*** Opening of READING PASSAGE ***
Speech

Free schools announcement: David Cameron's speech

The Prime Minister spoke at the Green School, Isleworth on jobs, money, homes, schools and savings and announced 49 new free schools.

This was published under the 2010 to 2015 Conservative and Liberal Democrat coalition government
PM visits The Green School

Introduction

For the last 5 years this government has been working through a long-term economic plan to turn Britain around. That plan is working.

You can see it in the economic figures, with growth up, the deficit halved and new industries thriving.

But statistics don’t pay the bills and government graphs don’t buy school uniforms. Plans and policies only work if they actually help families.

That’s why my number 1 goal is to turn this long-term economic plan into a plan for you. I don’t just want people to hear about Britain’s economic success on the news or see it in the papers. I want them to feel it in their lives. And that is beginning to happen.

You can see it in your payslip – with taxes cut and wages rising, at the till – with inflation at a record low, at the pump – with fuel duty frozen and in your savings – with more control over your own money.

But for some families, those old questions still swirl around:

  • Is my job safe?
  • Can we afford to get by?
  • Will we be able to buy a home?
  • Can we afford childcare?
  • Are our children going to have the skills they need?
  • Will our earnings and our savings see us through?

It all comes back to security – that’s what matters to families more than anything. That’s why next week’s Budget is built for, designed around and centred on Britain’s families.

For the mum who is up and out the door before 6am. The dad who gets home from work when everyone is fast asleep. The children who are hoping for a holiday at the seaside this year. We want families like this to feel secure.
*** Close of READING PASSAGE ***
WHAT TO WORK ON
(1) In one to three sentences, explain why the speech says next week's Budget is centered on Britain's families.
(2) Copy word for word the part of the speech between "But statistics don’t" and "skills they need?", inclusive.
*** Opening of DATASET EXTRACT ***
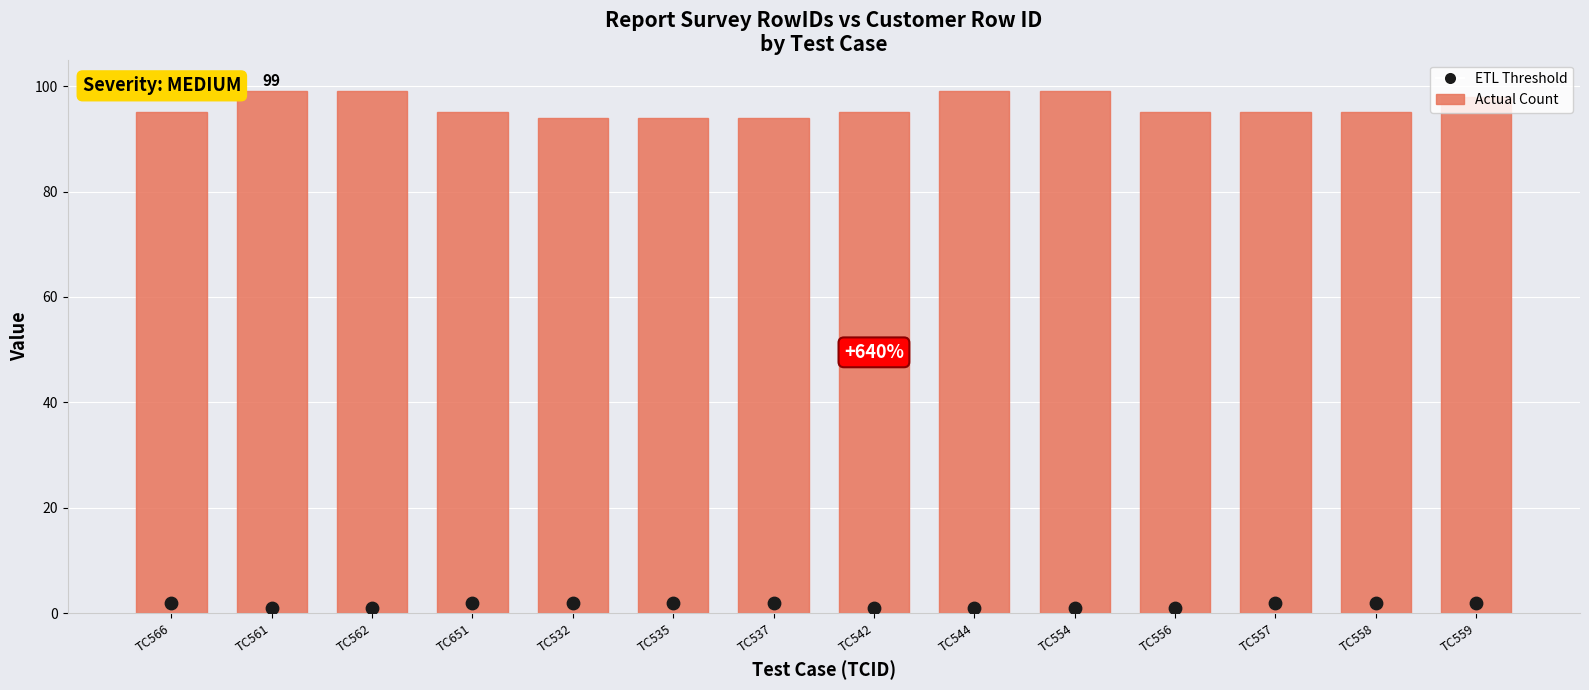

What are all the series names shown in the legend?

Actual Count, ETL Threshold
*** Close of DATASET EXTRACT ***
EXPECTED RESULTS
(1) The speech says security matters to families more than anything. Some families still face old questions about their jobs, living costs, homes, childcare, their children's skills, and their earnings and savings, so the Budget is built around them.

(2)
But statistics don’t pay the bills and government graphs don’t buy school uniforms. Plans and policies only work if they actually help families.

That’s why my number 1 goal is to turn this long-term economic plan into a plan for you. I don’t just want people to hear about Britain’s economic success on the news or see it in the papers. I want them to feel it in their lives. And that is beginning to happen.

You can see it in your payslip – with taxes cut and wages rising, at the till – with inflation at a record low, at the pump – with fuel duty frozen and in your savings – with more control over your own money.

But for some families, those old questions still swirl around:

  • Is my job safe?
  • Can we afford to get by?
  • Will we be able to buy a home?
  • Can we afford childcare?
  • Are our children going to have the skills they need?